For my application this wouldn’t really be a problem since data is only
loaded maybe once a week. But does the cache need to be recalculated
completely? Database indexes work incrementally.
Another idea that I can implement now is to add a BYTES sort type
which would basically sort by the order the terms appear in the index.
Let’s say you index dates in the format “YYYYMMDD” and you sort by
INTEGER. Everytime you load the sort index you need to go through
every single date and convert it from string to integer. But this is
unnecessary since the dates are already in order in the index. A BYTES
sort type would take advantage of this.
For my date fields this would work.
You’d get an even bigger
benefit for ascii strings. strcoll is used to sort strings but this is
unnecessary for ascii strings as they are already correctly ordered in
the index.
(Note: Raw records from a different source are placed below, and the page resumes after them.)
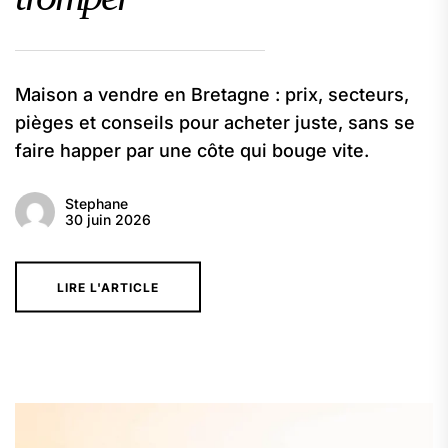
Maison a vendre en Bretagne : prix, secteurs,
pièges et conseils pour acheter juste, sans se
faire happer par une côte qui bouge vite.
Stephane
30 juin 2026
LIRE L'ARTICLE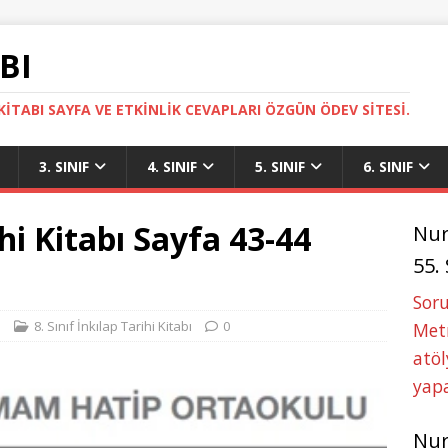
BI
ITABI SAYFA VE ETKINLIK CEVAPLARI ÖZGÜN ÖDEV SITESI.
3. SINIF
4. SINIF
5. SINIF
6. SINIF
ihi Kitabı Sayfa 43-44
Nu
55.
Soru
i
8. Sınıf İnkılap Tarihi Kitabı
0
Metn
atöl
yapa
Nu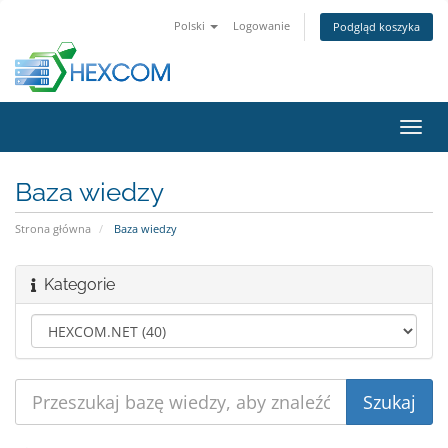
Polski
Logowanie
Podgląd koszyka
Przeł
nawig
Baza wiedzy
Strona główna
Baza wiedzy
Kategorie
Also, the index needs to keep each string in memory which
would also be unnessary.
One of my text order fields should have nothing but ASCII. The other is
a title and can include arbitrary UTF-8, so I guess it wouldn’t work for
Sorry if this isn’t very clear. I’m not sure how much it will help.
We’ll have to wait and see.
The BYTES ordering would probably speed it up but for my specific case,
storing it on disk would be perfect. It would probably be a very good
thing in case someone uses ferret to code command line tools that access
a common index. Without storing the sorting on disk it will get
recreated every time a command is ran.